The South African experience is very different from that of other sub-Saharan countries, as it has by far the most developed tertiary sector - and it is now the recipient of foreign students who are swelling its scholarly base. Their number has soared from 12,600 in 1994 to more than 40,000, three quarters of them from other African countries. Many of those foreign students are likely to remain in South Africa, but at least their talents will not be be lost to the continent.

Paul Tiyambe Zeleza, a professor of history at the University of Illinois at Urbana-Champaign, in the US, argues that a "complex web of dependent institutional, intellectual and ideological linkages between Africa and the North facilitates and sustains the flow of migrant African intellectuals". He says that universities in the northern hemisphere provide a model for African institutions, train large numbers of African students, influence research themes and dominate publications.

In the journal Feminist Africa , he writes that the extent of the brain drain will become clear only if this little-known community of African academics in the North is researched. Policies might then be devised to tackle the problem. Zeleza says of these expatriate scholars: "Even if they are not the advance armies of Edward Said's Third World 'voyagers into' the belly of the North, or Ali Mazrui's pan-African forces of 'counter-penetration', Africa's migrant intellectuals constitute a presence that reflects, and can promote, Africa's global intellectual presence." He calls on Africa to creatively mobilise expat scholars, using new technologies, partnerships and networks to strengthen African research and turn brain drain "not just into a potential 'brain gain' but into 'brain mobility'. This is essential for Africa's revitalisation and renaissance."

Indeed, after long ignoring the problem, African countries have begun to design strategies to retain professionals. Initiatives range from restrictive emigration policies and taxes to including community service in training for students in key fields such as health. Some have persuaded rich countries not to recruit their skilled people, and others are developing ties with those members of the diaspora seeking repatriation or who want to contribute to Africa's development.

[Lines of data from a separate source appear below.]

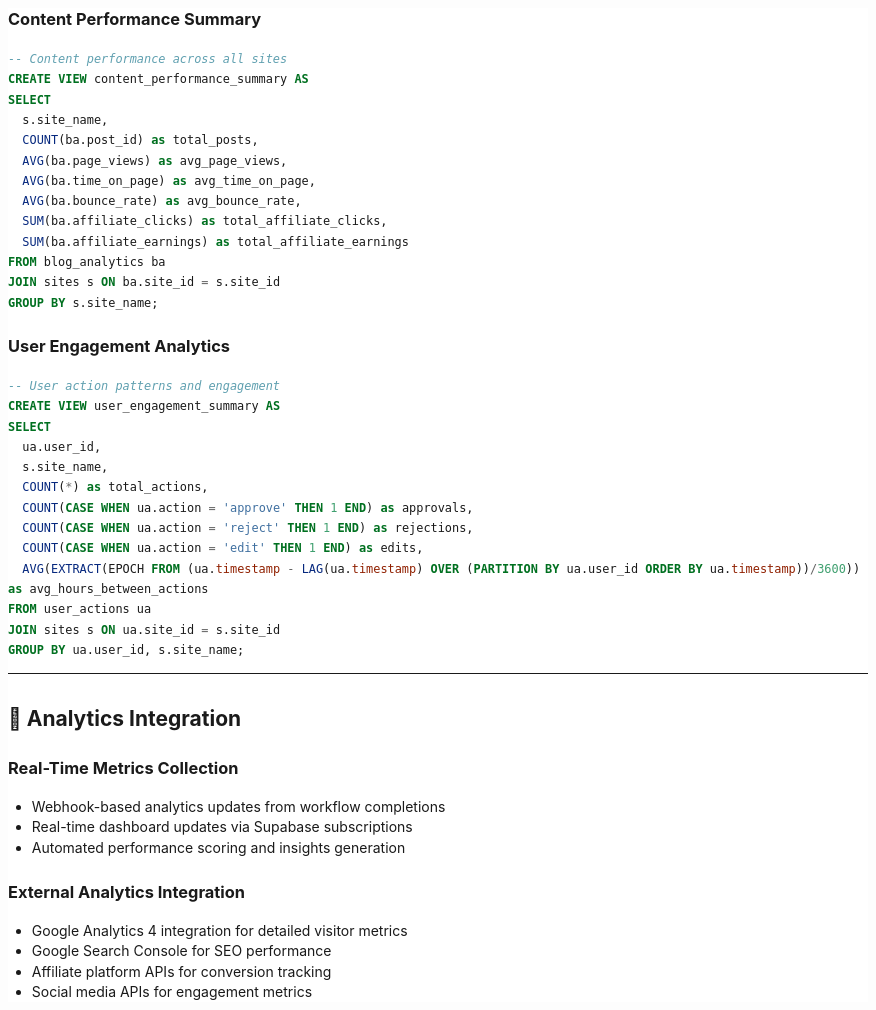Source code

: ### **Content Performance Summary**
```sql
-- Content performance across all sites
CREATE VIEW content_performance_summary AS
SELECT 
  s.site_name,
  COUNT(ba.post_id) as total_posts,
  AVG(ba.page_views) as avg_page_views,
  AVG(ba.time_on_page) as avg_time_on_page,
  AVG(ba.bounce_rate) as avg_bounce_rate,
  SUM(ba.affiliate_clicks) as total_affiliate_clicks,
  SUM(ba.affiliate_earnings) as total_affiliate_earnings
FROM blog_analytics ba
JOIN sites s ON ba.site_id = s.site_id
GROUP BY s.site_name;
```

### **User Engagement Analytics**
```sql
-- User action patterns and engagement
CREATE VIEW user_engagement_summary AS
SELECT 
  ua.user_id,
  s.site_name,
  COUNT(*) as total_actions,
  COUNT(CASE WHEN ua.action = 'approve' THEN 1 END) as approvals,
  COUNT(CASE WHEN ua.action = 'reject' THEN 1 END) as rejections,
  COUNT(CASE WHEN ua.action = 'edit' THEN 1 END) as edits,
  AVG(EXTRACT(EPOCH FROM (ua.timestamp - LAG(ua.timestamp) OVER (PARTITION BY ua.user_id ORDER BY ua.timestamp))/3600)) as avg_hours_between_actions
FROM user_actions ua
JOIN sites s ON ua.site_id = s.site_id
GROUP BY ua.user_id, s.site_name;
```

---

## 🔧 Analytics Integration

### **Real-Time Metrics Collection**
- Webhook-based analytics updates from workflow completions
- Real-time dashboard updates via Supabase subscriptions
- Automated performance scoring and insights generation

### **External Analytics Integration**
- Google Analytics 4 integration for detailed visitor metrics
- Google Search Console for SEO performance
- Affiliate platform APIs for conversion tracking
- Social media APIs for engagement metrics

The South African Network of Skills Abroad is a recently revived internet scheme that invites expatriates to offer services ranging from helping local scholars conduct research to offering expertise, sharing contacts and transferring knowledge. The African Union, a pan-continental organisation of governments that styles itself on the European Union, has amended its constitutive act to encourage "the full participation of the African diaspora" and is building an African human resource bank. The database will encourage collaboration between professionals at home and abroad.

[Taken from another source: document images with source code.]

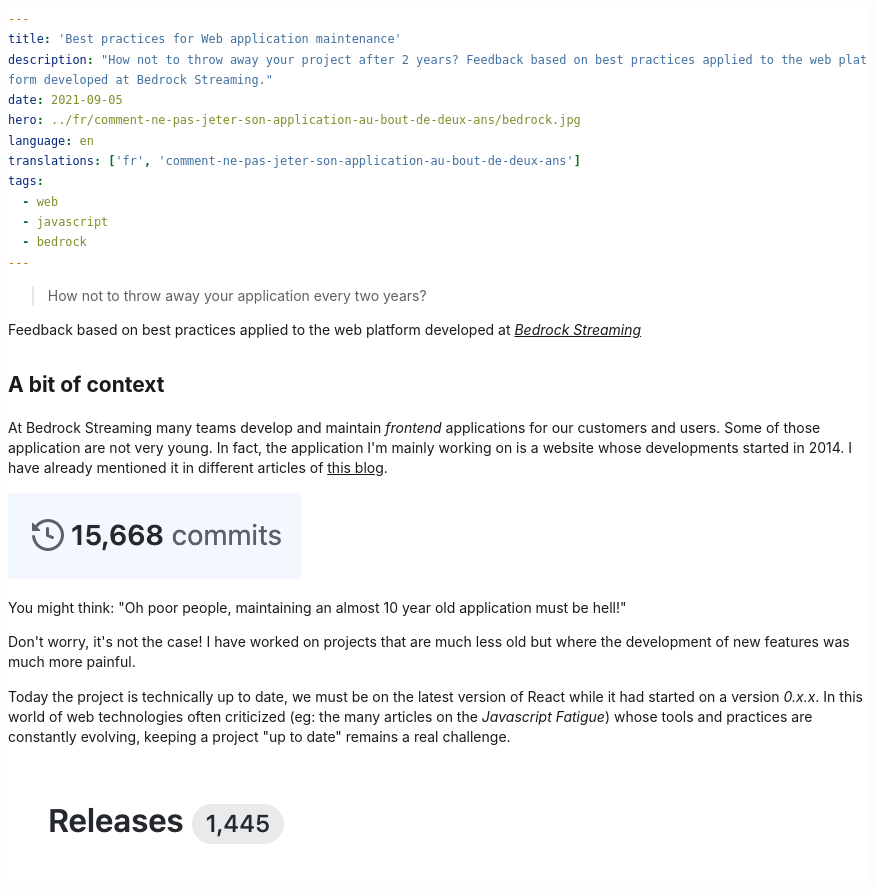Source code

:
 ```yaml
---
title: 'Best practices for Web application maintenance'
description: "How not to throw away your project after 2 years? Feedback based on best practices applied to the web platform developed at Bedrock Streaming."
date: 2021-09-05
hero: ../fr/comment-ne-pas-jeter-son-application-au-bout-de-deux-ans/bedrock.jpg
language: en
translations: ['fr', 'comment-ne-pas-jeter-son-application-au-bout-de-deux-ans']
tags:
  - web
  - javascript
  - bedrock
---
```


> How not to throw away your application every two years?

Feedback based on best practices applied to the web platform developed at _[Bedrock Streaming](https://www.bedrockstreaming.com/)_

## A bit of context

At Bedrock Streaming many teams develop and maintain _frontend_ applications for our customers and users.
Some of those application are not very young.
In fact, the application I'm mainly working on is a website whose developments started in 2014.
I have already mentioned it in different articles of [this blog](https://slashgear.github.io/).

![screenshot of the number of commits on master of our project 15668](../fr/comment-ne-pas-jeter-son-application-au-bout-de-deux-ans/commit-count.png)

You might think: "Oh poor people, maintaining an almost 10 year old application must be hell!"

Don't worry, it's not the case!
I have worked on projects that are much less old but where the development of new features was much more painful.

Today the project is technically up to date, we must be on the latest version of React while it had started on a version _0.x.x_.
In this world of web technologies often criticized (eg: the many articles on the _Javascript Fatigue_) whose tools and practices are constantly evolving, keeping a project "up to date" remains a real challenge.

![number of versions of the application 1445](../fr/comment-ne-pas-jeter-son-application-au-bout-de-deux-ans/releases.png)


[jest]: https://jestjs.io/en/
[enzymejs]: https://enzymejs.github.io/enzyme/
[react testing library]: https://testing-library.com/docs/react-testing-library/intro/
[kpi]: https://en.wikipedia.org/wiki/Performance_indicator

Increasingly, African scholars abroad have begun to revisit the continent. One is Mammo Muchie, visiting professor at Middlesex University Business School. He is an Ethiopian who returned home after obtaining a physics degree from Columbia University, in the US, in the 1970s - only to become the target of a government terror campaign that claimed the lives of eight of the nine Ethiopian students he had befriended in New York. He fled for Europe and obtained his masters and doctorate from Sussex University.

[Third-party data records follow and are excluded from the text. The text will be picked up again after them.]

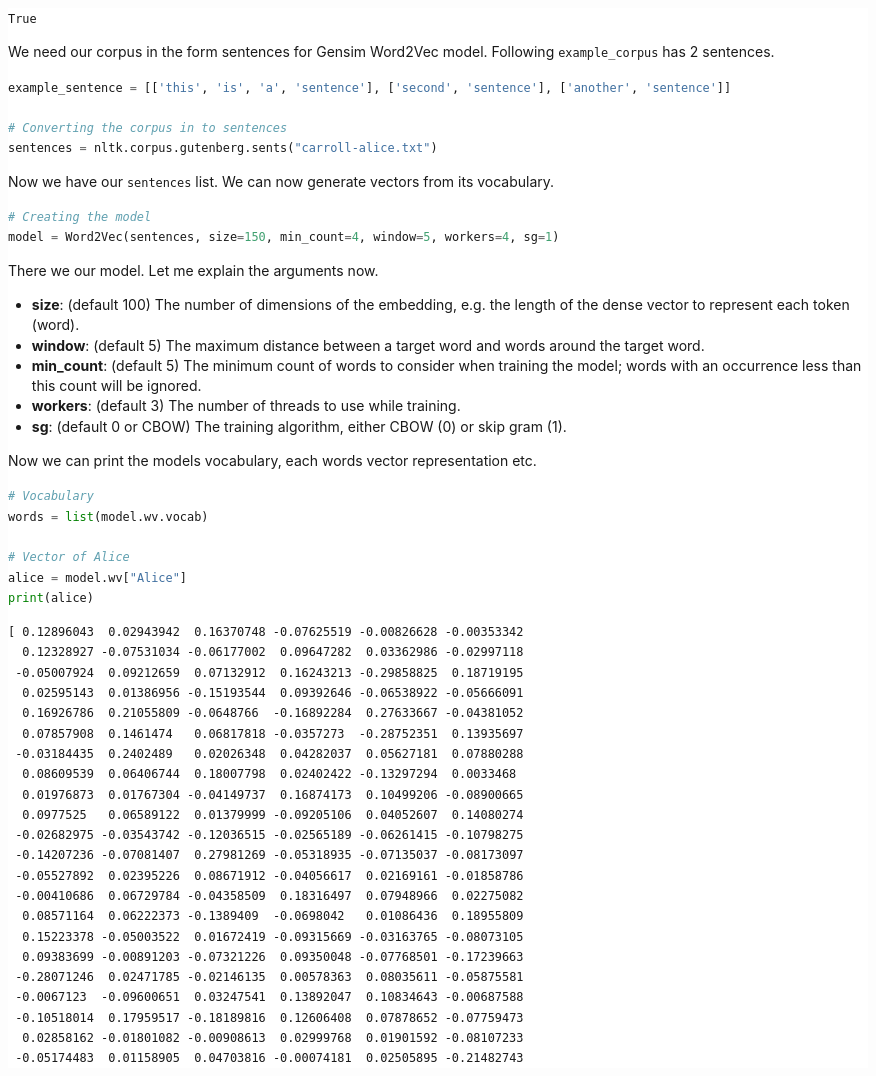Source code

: 



    True



We need our corpus in the form sentences for Gensim Word2Vec model. Following `example_corpus` has 2 sentences.


```python
example_sentence = [['this', 'is', 'a', 'sentence'], ['second', 'sentence'], ['another', 'sentence']]

# Converting the corpus in to sentences
sentences = nltk.corpus.gutenberg.sents("carroll-alice.txt")
```

Now we have our `sentences` list. We can now generate vectors from its vocabulary.


```python
# Creating the model
model = Word2Vec(sentences, size=150, min_count=4, window=5, workers=4, sg=1)
```

There we our model. Let me explain the arguments now.

* **size**: (default 100) The number of dimensions of the embedding, e.g. the length of the dense vector to represent each token (word).
* **window**: (default 5) The maximum distance between a target word and words around the target word.
* **min_count**: (default 5) The minimum count of words to consider when training the model; words with an occurrence less than this count will be ignored.
* **workers**: (default 3) The number of threads to use while training.
* **sg**: (default 0 or CBOW) The training algorithm, either CBOW (0) or skip gram (1).

Now we can print the models vocabulary, each words vector representation etc.


```python
# Vocabulary
words = list(model.wv.vocab)

# Vector of Alice
alice = model.wv["Alice"]
print(alice)
```

    [ 0.12896043  0.02943942  0.16370748 -0.07625519 -0.00826628 -0.00353342
      0.12328927 -0.07531034 -0.06177002  0.09647282  0.03362986 -0.02997118
     -0.05007924  0.09212659  0.07132912  0.16243213 -0.29858825  0.18719195
      0.02595143  0.01386956 -0.15193544  0.09392646 -0.06538922 -0.05666091
      0.16926786  0.21055809 -0.0648766  -0.16892284  0.27633667 -0.04381052
      0.07857908  0.1461474   0.06817818 -0.0357273  -0.28752351  0.13935697
     -0.03184435  0.2402489   0.02026348  0.04282037  0.05627181  0.07880288
      0.08609539  0.06406744  0.18007798  0.02402422 -0.13297294  0.0033468
      0.01976873  0.01767304 -0.04149737  0.16874173  0.10499206 -0.08900665
      0.0977525   0.06589122  0.01379999 -0.09205106  0.04052607  0.14080274
     -0.02682975 -0.03543742 -0.12036515 -0.02565189 -0.06261415 -0.10798275
     -0.14207236 -0.07081407  0.27981269 -0.05318935 -0.07135037 -0.08173097
     -0.05527892  0.02395226  0.08671912 -0.04056617  0.02169161 -0.01858786
     -0.00410686  0.06729784 -0.04358509  0.18316497  0.07948966  0.02275082
      0.08571164  0.06222373 -0.1389409  -0.0698042   0.01086436  0.18955809
      0.15223378 -0.05003522  0.01672419 -0.09315669 -0.03163765 -0.08073105
      0.09383699 -0.00891203 -0.07321226  0.09350048 -0.07768501 -0.17239663
     -0.28071246  0.02471785 -0.02146135  0.00578363  0.08035611 -0.05875581
     -0.0067123  -0.09600651  0.03247541  0.13892047  0.10834643 -0.00687588
     -0.10518014  0.17959517 -0.18189816  0.12606408  0.07878652 -0.07759473
      0.02858162 -0.01801082 -0.00908613  0.02999768  0.01901592 -0.08107233
     -0.05174483  0.01158905  0.04703816 -0.00074181  0.02505895 -0.21482743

Academics, he says, are contributing to government efforts to pursue an African renaissance, but "not surprisingly, Africans are sceptical of the ability of states and their leaders to deliver peace, freedom or prosperity, or the reforms that are their precondition". It is here that scholars can make a real difference. Without their support, civil society is in trouble. But if the brain drain can be reversed and if the African academic can be persuaded to stay, then a strengthened academe can help make the African renaissance blossom.